HOW HE SEES IT Geneva Conventions protect thugs at Guantanamo



By IRVING C. SHELDON Jr.
PROVIDENCE JOURNAL
A panel discussion I recently attended at the U.S. Coast Guard Academy in New London, Conn., took up the subject of the detainees at Guantanamo Bay. There were two law professors -- from Harvard and Berkeley -- a Heritage Foundation think tanker and a former Reagan Justice Department official.
The United States has taken a beating in public opinion because of its treatment of prisoners in Afghanistan and Iraq, and at Guantanamo.
But, as the discussion progressed, it became clear how much depends on the Geneva Conventions, and their distinction between lawful and unlawful combatants. And there is a distinction between the prisoners at Guantanamo and at least most of those at Iraq's Abu Ghraib.
The latter were mostly uniformed members of the Iraqi armed forces, and fully entitled to the conventions' protections.
The purpose of their detention, according to the conventions, was not to punish them, but to prevent them from taking up arms again against the allied forces.
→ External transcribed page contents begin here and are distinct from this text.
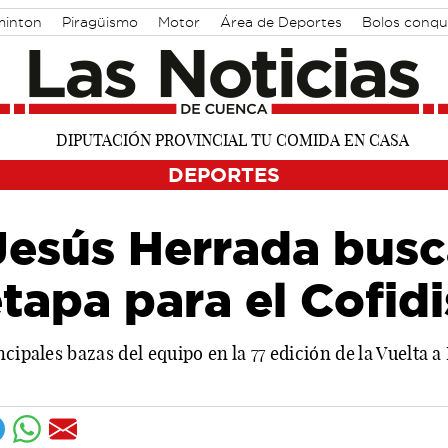
inton
Piragüismo
Motor
Área de Deportes
Bolos conqu
DEPORTES
Jesús Herrada busc
etapa para el Cofidi
ncipales bazas del equipo en la 77 edición de la Vuelta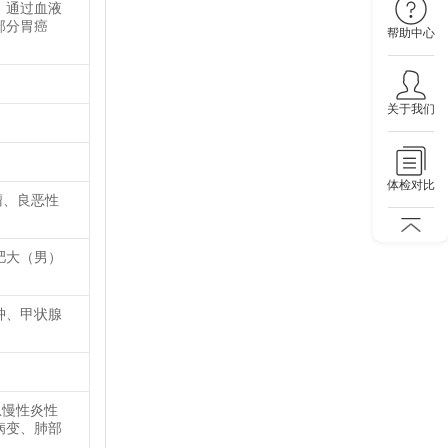
。通过血液
部分胃癌
帮助中心
关于我们
体检对比
瘤、良恶性
肥大（男）
肿、甲状腺
急慢性炎性
病变、肺部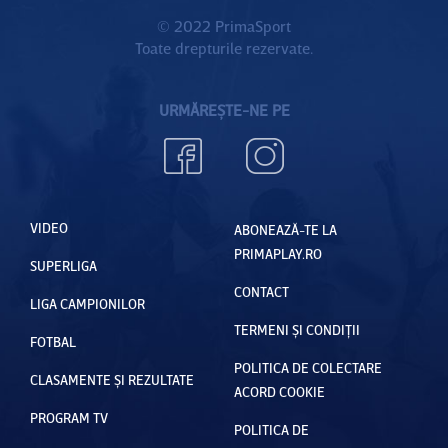
© 2022 PrimaSport
Toate drepturile rezervate.
URMĂREȘTE-NE PE
VIDEO
ABONEAZĂ-TE LA
PRIMAPLAY.RO
SUPERLIGA
CONTACT
LIGA CAMPIONILOR
TERMENI ȘI CONDIȚII
FOTBAL
POLITICA DE COLECTARE
CLASAMENTE ȘI REZULTATE
ACORD COOKIE
PROGRAM TV
POLITICA DE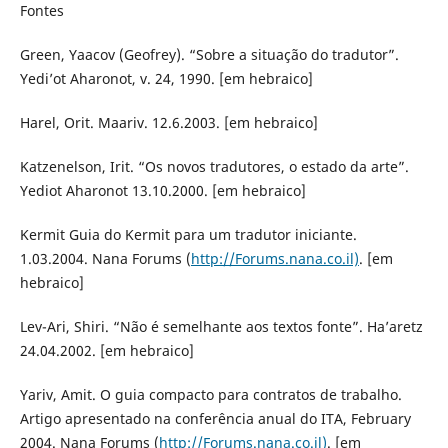
Fontes
Green, Yaacov (Geofrey). “Sobre a situação do tradutor”.
Yedi’ot Aharonot, v. 24, 1990. [em hebraico]
Harel, Orit. Maariv. 12.6.2003. [em hebraico]
Katzenelson, Irit. “Os novos tradutores, o estado da arte”.
Yediot Aharonot 13.10.2000. [em hebraico]
Kermit Guia do Kermit para um tradutor iniciante.
1.03.2004. Nana Forums (
http://Forums.nana.co.il)
. [em
hebraico]
Lev-Ari, Shiri. “Não é semelhante aos textos fonte”. Ha’aretz
24.04.2002. [em hebraico]
Yariv, Amit. O guia compacto para contratos de trabalho.
Artigo apresentado na conferência anual do ITA, February
2004. Nana Forums (
http://Forums.nana.co.il)
. [em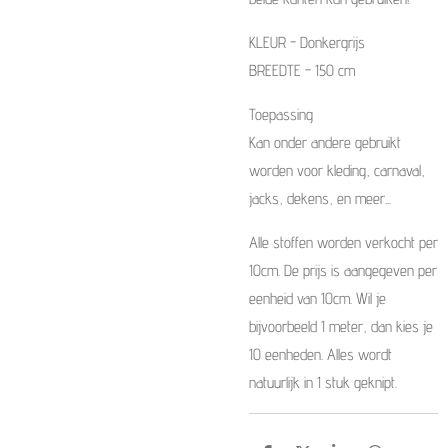
KLEUR - Donkergrijs
BREEDTE - 150 cm
Toepassing
Kan onder andere gebruikt
worden voor kleding, carnaval,
jacks, dekens, en meer...
Alle stoffen worden verkocht per
10cm. De prijs is aangegeven per
eenheid van 10cm. Wil je
bijvoorbeeld 1 meter, dan kies je
10 eenheden. Alles wordt
natuurlijk in 1 stuk geknipt.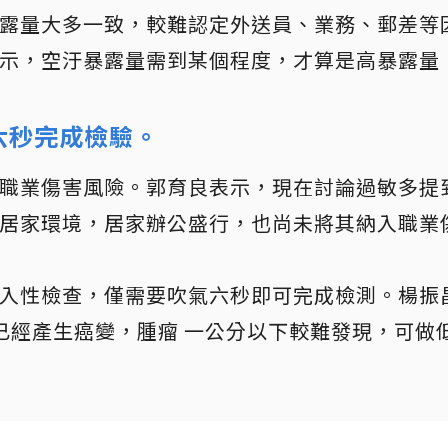
露量大多一致，較難認定外送員、業務、郵差等
示，空汙暴露量需到某個程度，才算是高暴露量
六秒完成檢驗。
職業傷害風險。郭育良表示，現在討論過敏多提
居家環境，居家辦公盛行，也尚未將其納入職業
入性檢查，僅需要吹氣六秒即可完成檢測。楊振
已經產生癌變，腫瘤 一公分以下較難發現，可做低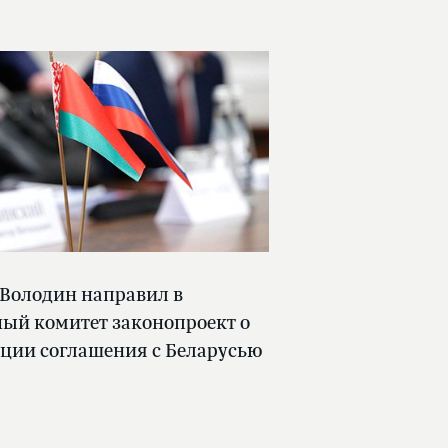
 Володин направил в
ый комитет законопроект о
ции соглашения с Беларусью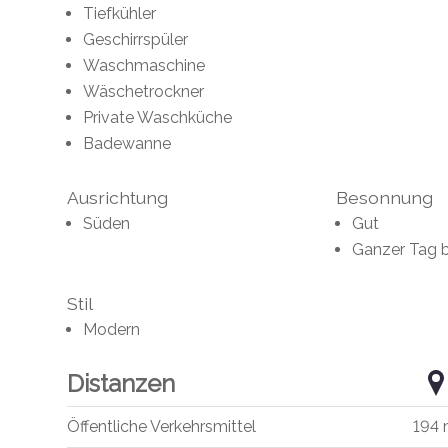
Tiefkühler
Geschirrspüler
Waschmaschine
Wäschetrockner
Private Waschküche
Badewanne
Ausrichtung
Besonnung
Süden
Gut
Ganzer Tag 
Stil
Modern
Distanzen
Öffentliche Verkehrsmittel
194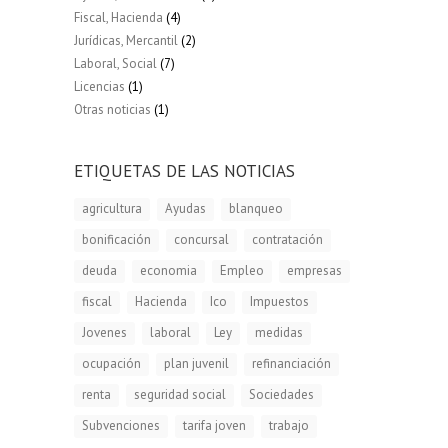
Fiscal, Hacienda
(4)
Jurídicas, Mercantil
(2)
Laboral, Social
(7)
Licencias
(1)
Otras noticias
(1)
ETIQUETAS DE LAS NOTICIAS
agricultura
Ayudas
blanqueo
bonificación
concursal
contratación
deuda
economia
Empleo
empresas
fiscal
Hacienda
Ico
Impuestos
Jovenes
laboral
Ley
medidas
ocupación
plan juvenil
refinanciación
renta
seguridad social
Sociedades
Subvenciones
tarifa joven
trabajo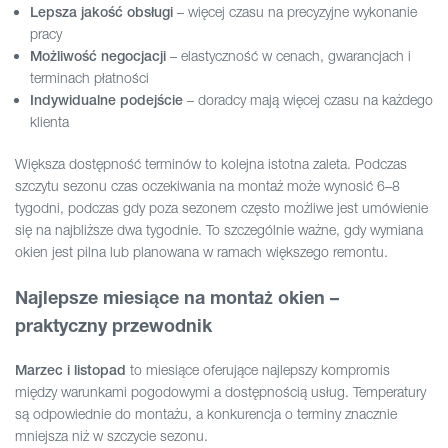
– więcej czasu na precyzyjne wykonanie
Lepsza jakość obsługi
pracy
– elastyczność w cenach, gwarancjach i
Możliwość negocjacji
terminach płatności
– doradcy mają więcej czasu na każdego
Indywidualne podejście
klienta
Większa dostępność terminów to kolejna istotna zaleta. Podczas
szczytu sezonu czas oczekiwania na montaż może wynosić 6–8
tygodni, podczas gdy poza sezonem często możliwe jest umówienie
się na najbliższe dwa tygodnie. To szczególnie ważne, gdy wymiana
okien jest pilna lub planowana w ramach większego remontu.
Najlepsze miesiące na montaż okien –
praktyczny przewodnik
to miesiące oferujące najlepszy kompromis
Marzec i listopad
między warunkami pogodowymi a dostępnością usług. Temperatury
są odpowiednie do montażu, a konkurencja o terminy znacznie
mniejsza niż w szczycie sezonu.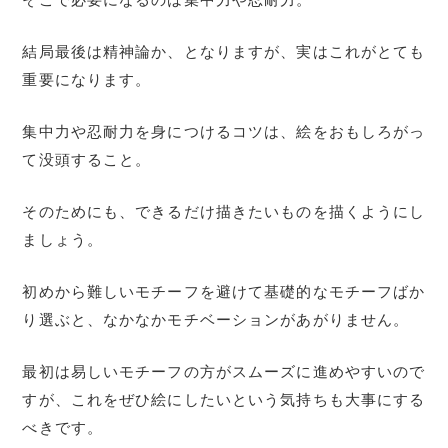
結局最後は精神論か、となりますが、実はこれがとても
重要になります。
集中力や忍耐力を身につけるコツは、絵をおもしろがっ
て没頭すること。
そのためにも、できるだけ描きたいものを描くようにし
ましょう。
初めから難しいモチーフを避けて基礎的なモチーフばか
り選ぶと、なかなかモチベーションがあがりません。
最初は易しいモチーフの方がスムーズに進めやすいので
すが、これをぜひ絵にしたいという気持ちも大事にする
べきです。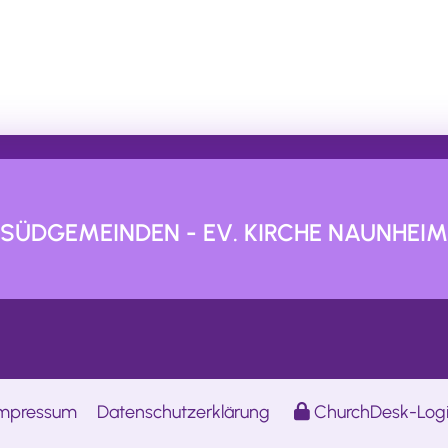
SÜDGEMEINDEN - EV. KIRCHE NAUNHEIM
mpressum
Datenschutzerklärung
ChurchDesk-Log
The mistreatment of a very few soldiers by American troops was a serious blot on our escutcheon.
War wasn't ever thus. Before the first Geneva Convention was drafted in 1864, it was still common to simply shoot captives -- and that didn't immediately cease in 1864. But even when internment facilities for prisoners of war existed, such as in the U.S. Civil War, conditions were execrable. Andersonville, a Confederate camp for Union troops in Georgia, became a huge scandal after the war. In all, some 56,000 Americans died in Northern and Southern prison camps during the war.
Geneva's humanitarian aims
The Geneva Conventions now specify that POWs be provided books, writing materials, recreational facilities and other comforts, as well as access by the Red Cross. The "spirit of Geneva," if it were to be taken to its idealized level, would probably stipulate that prisoners of war be sent to university (not to be confused with the "jihad university" that American military commanders charge Abu Ghraib, now under Iraqi government control, has become).
Wartime exigencies have not been such that, as far as anyone knows, this has ever happened, but as one panelist noted, if the Swiss were to go to war against, say, the Liechtensteiners, it might. Somewhere between this and Guantanamo is Colonel Klink's regime in "Hogan's Heroes."
The real purpose of Geneva in affording protections to soldiers is to protect civilians from the kind of fighters that are incarcerated at Guantanamo: who don't wear uniforms; who include, or deploy, suicide bombers; and whose tactics let them mingle in crowds of civilians and use them as human shields.
Pro and con
David Kennedy, of Harvard, suggested that fighters for Al-Qaida and other terrorist organizations resort to such tactics because they have no choice. They can't stand up to America's overwhelming military might on the battlefield. But Todd Gaziano, of the Heritage Foundation, spoke of the cowardice of this approach. We don't usually think that people willing to die are cowards, but it is a very traditional conception of suicide as a kind of moral cowardice. And their willingness to take bystanders makes them murderers, as well.
That pretty well cinched the argument. The prisoners at Guantanamo are cowards, according to our perception of honor. Their military strategy amounts to shooting us in the back. Their treatment at our hands has been far more humane than they deserve.
One of the young Coastie cadets in the audience asked about the efforts of non-governmental agencies to amend the Geneva Conventions to include such fighters, but it was clear by then what a huge mistake that would be, for the horror it would unleash on civilian populations everywhere, and for basic concepts of honor and justice, as they have come to be clarified and defined over many years.
Do the conventions mean that there are no restraints on what we can do with the prisoners at Guantanamo? Nobody said so, but the legal dilemma of these thugs -- and the others, when we capture them -- who have hijacked a religion and hold its adherents, and many others, in terror, really comes down to the quality of our mercy.
X Irving C. Sheldon Jr. is a member of The Providence Journal's editorial board. Distributed by Scripps Howard News Service.